### TASK DIRECTIONS
Work out how many lines in the rows below contain the string "percent", treating case as significant. Give only the number.

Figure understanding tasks
▶

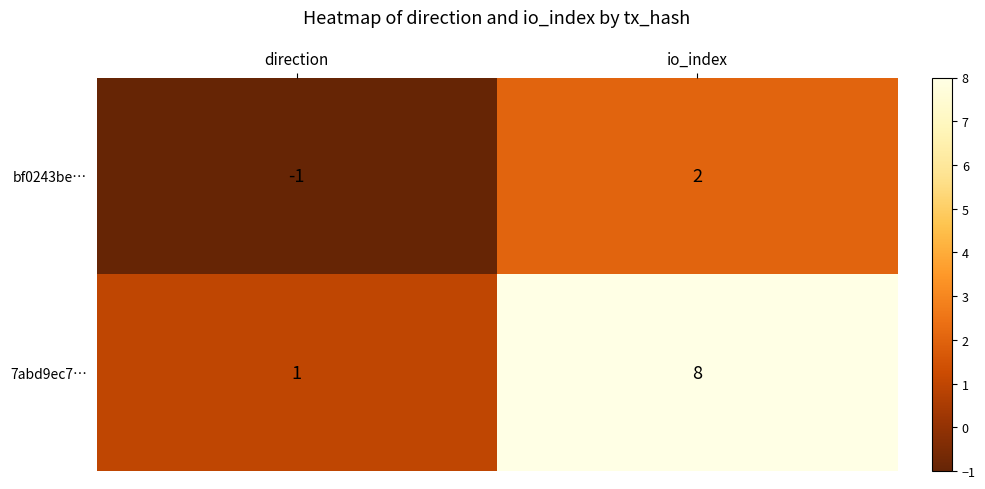

How many data points does each series have?

2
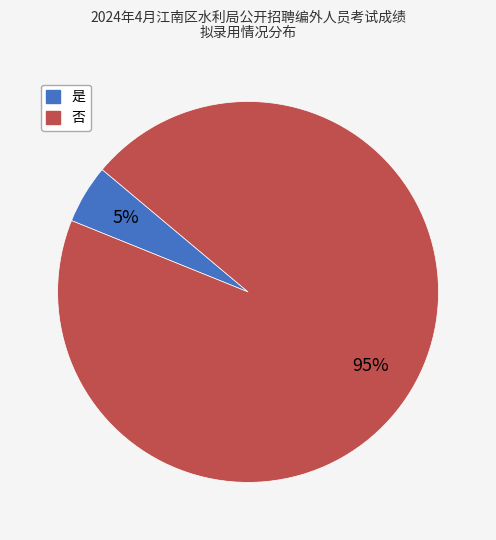

The 是 slice represents 5% of the pie. True or false?

True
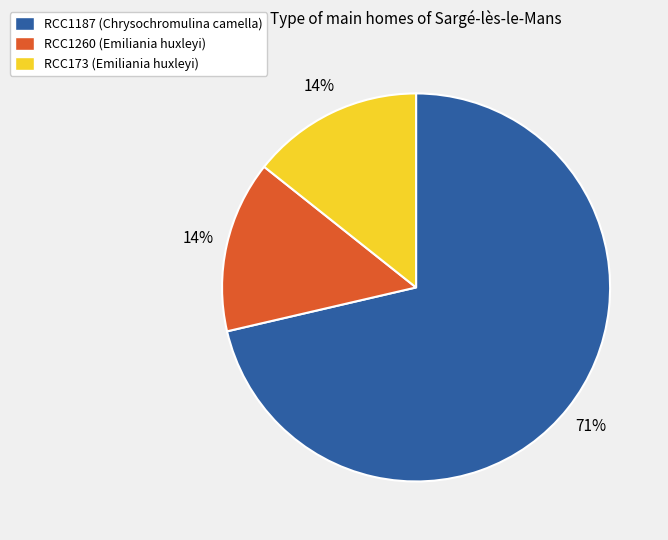

Count the number of slices in the pie.

3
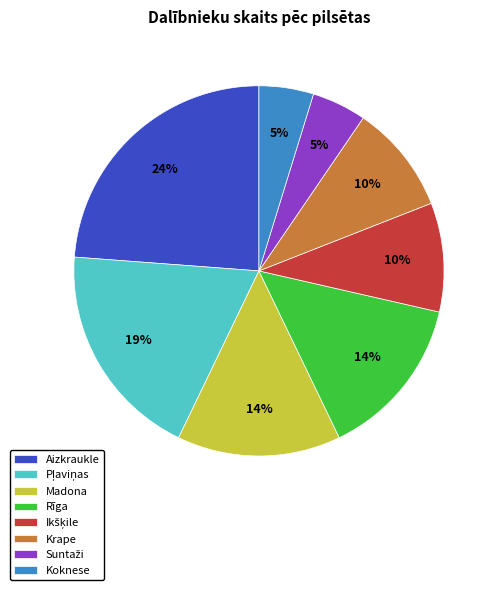

To the nearest percent, what is the difference between the largest and smallest slice percentages?

19%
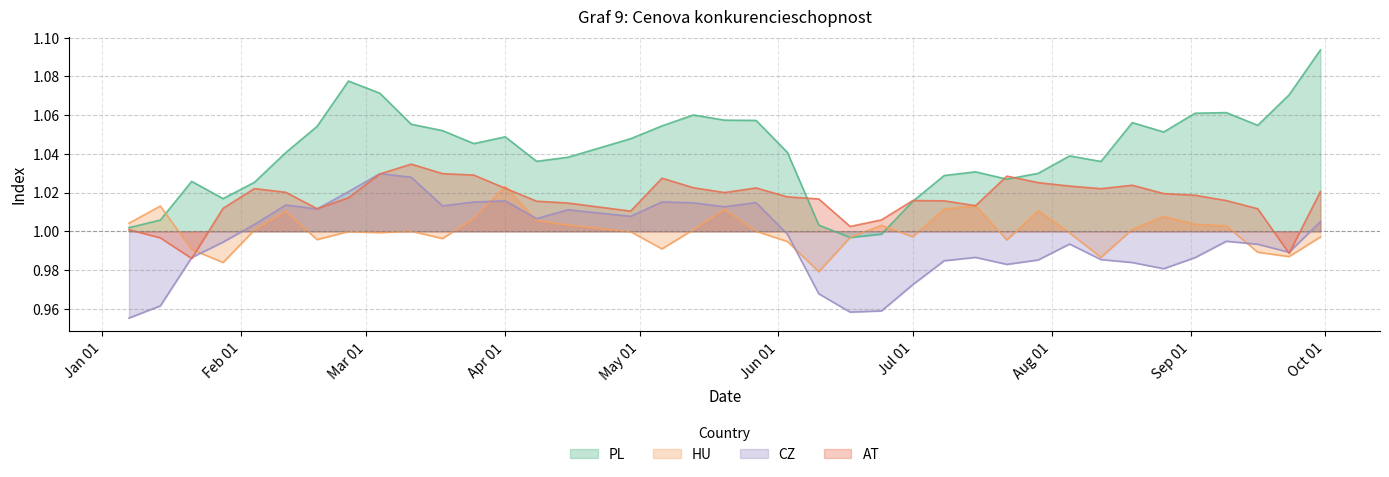

Which series has the largest total across all categories?

PL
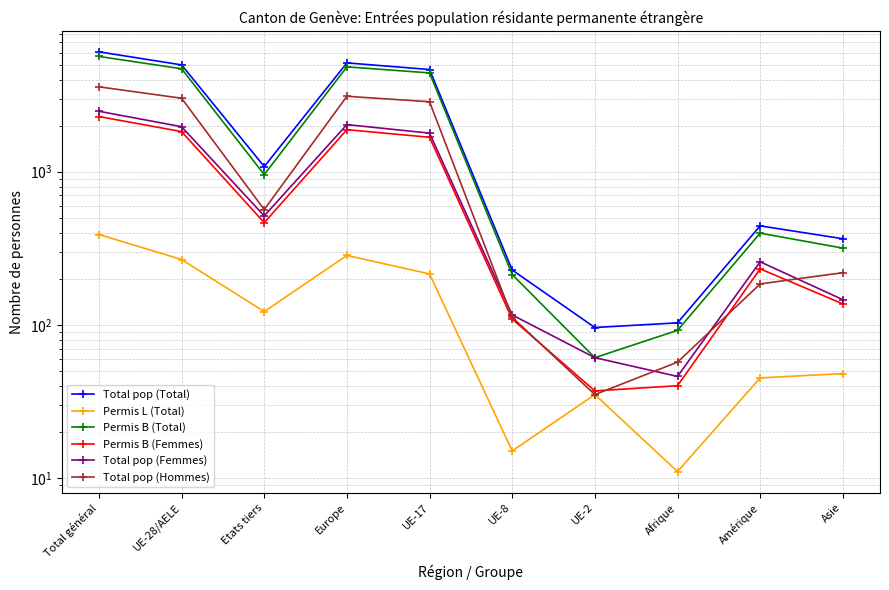

List the labels in order of Total pop (Total) value, smallest first.

UE-2, Afrique, UE-8, Asie, Amérique, Etats tiers, UE-17, UE-28/AELE, Europe, Total général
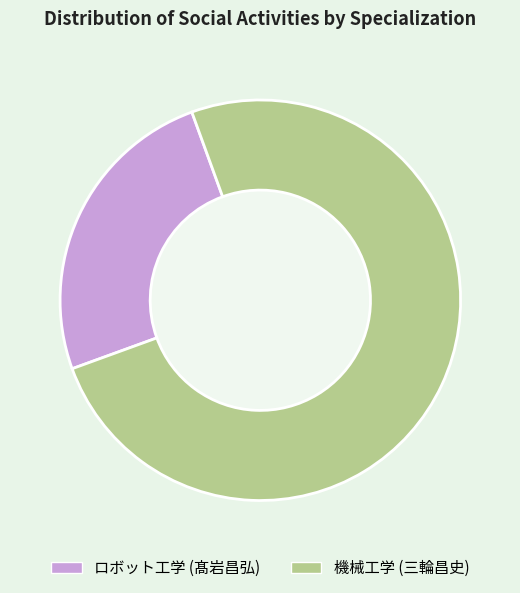

Which category has the biggest portion of the pie?

機械工学 (三輪昌史)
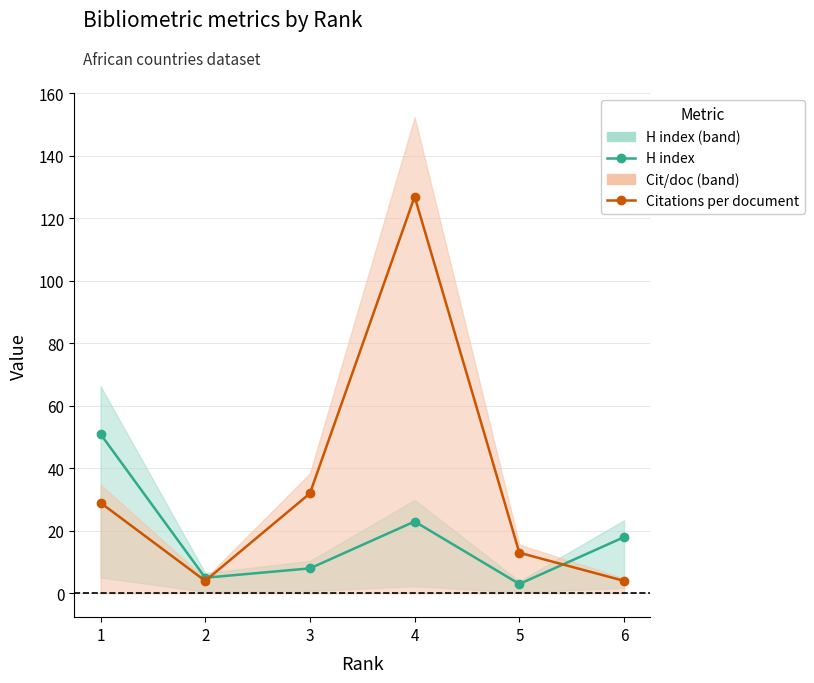

Where do Citations per document and H index first cross each other?

2 and 3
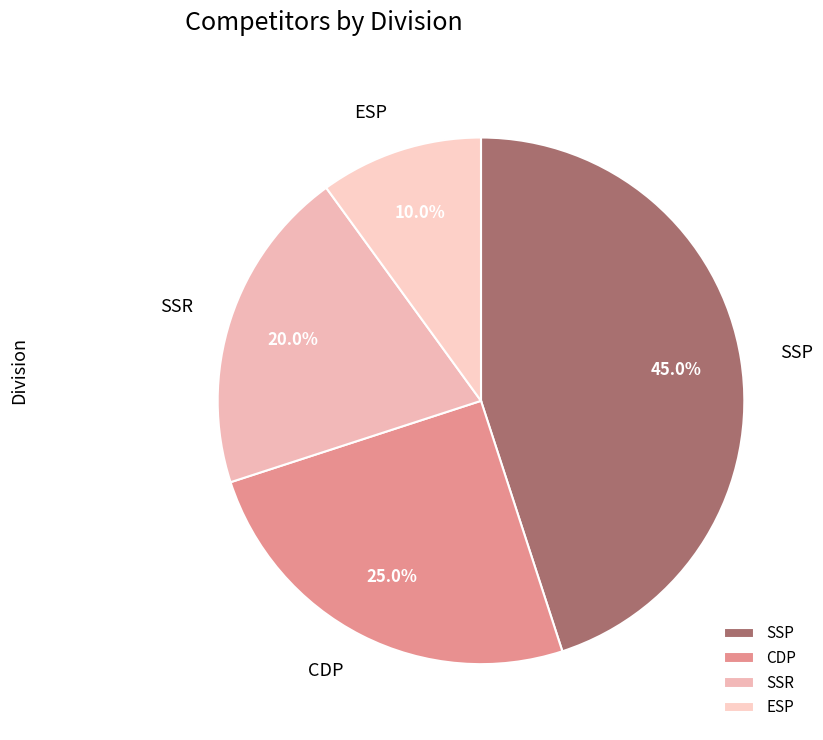

What percentage is the CDP slice, to the nearest percent?

25%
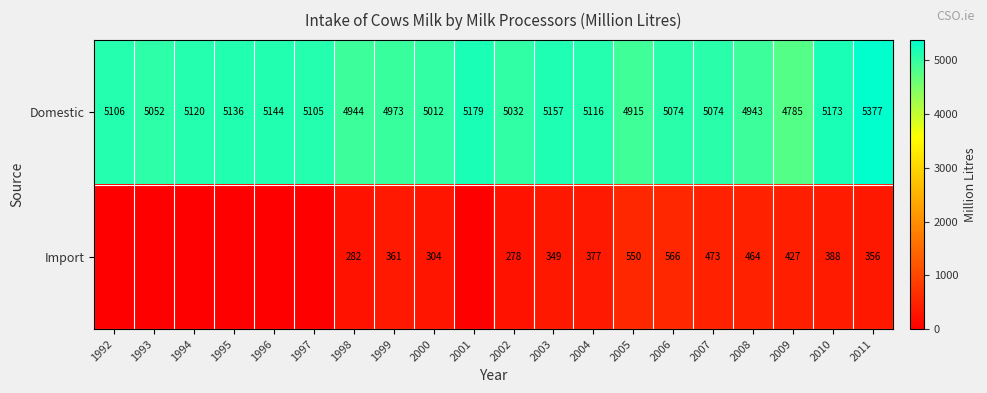

At which category does the chart reach its minimum across all series?

1992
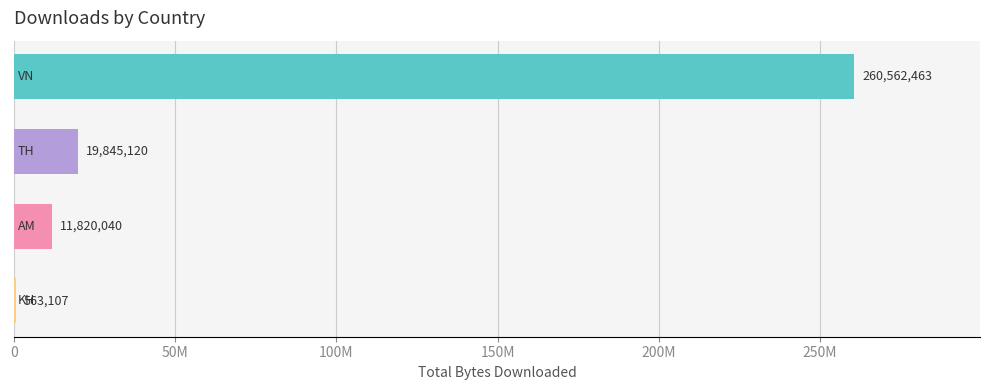

What is the maximum value shown in the chart?

260562463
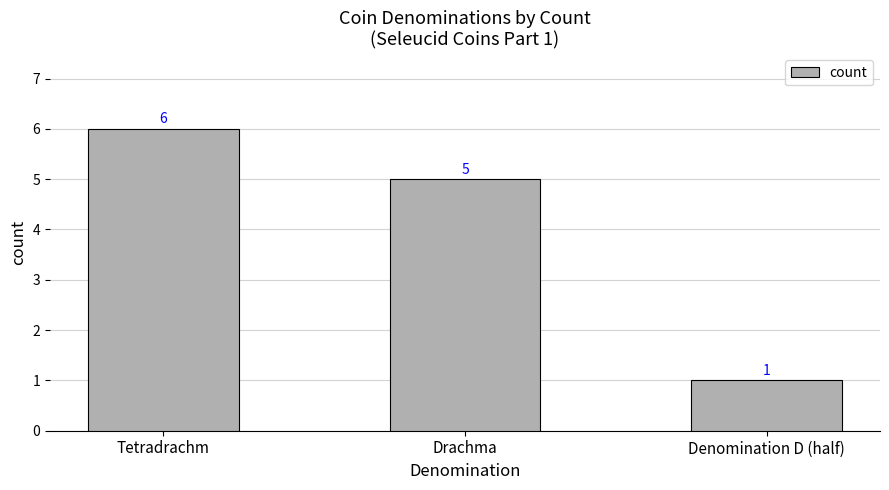

What position from the right is Tetradrachm?

3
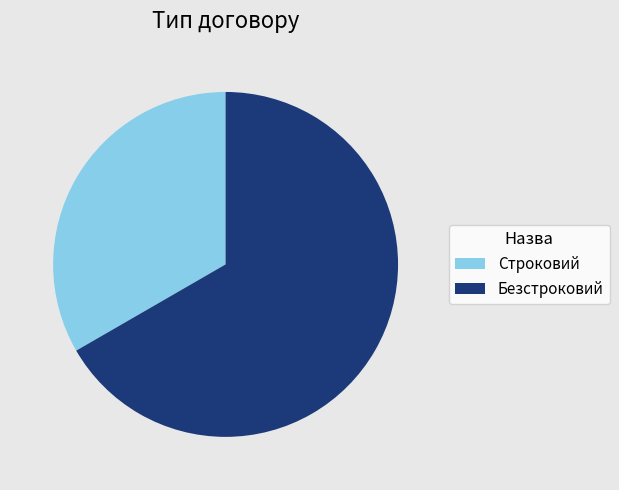

Do Безстроковий and Строковий together represent more than half of the pie?

Yes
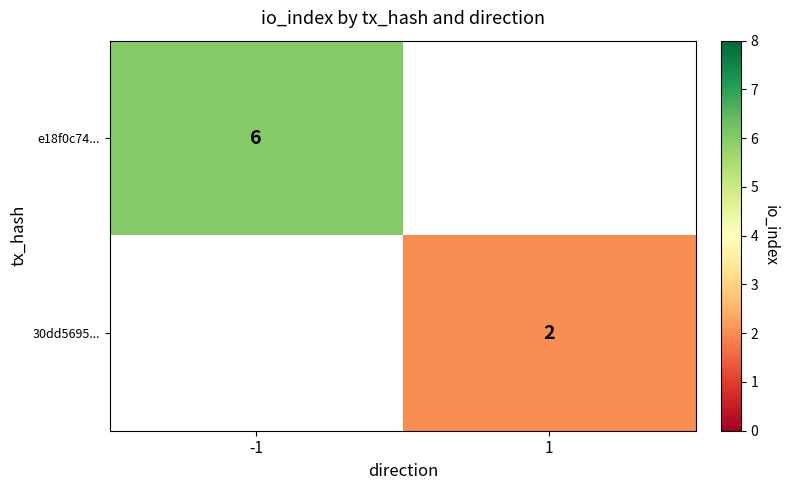

The value of 30dd5695... at 1 is 3. True or false?

False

◀

### RESULT FOR THIS TASK
2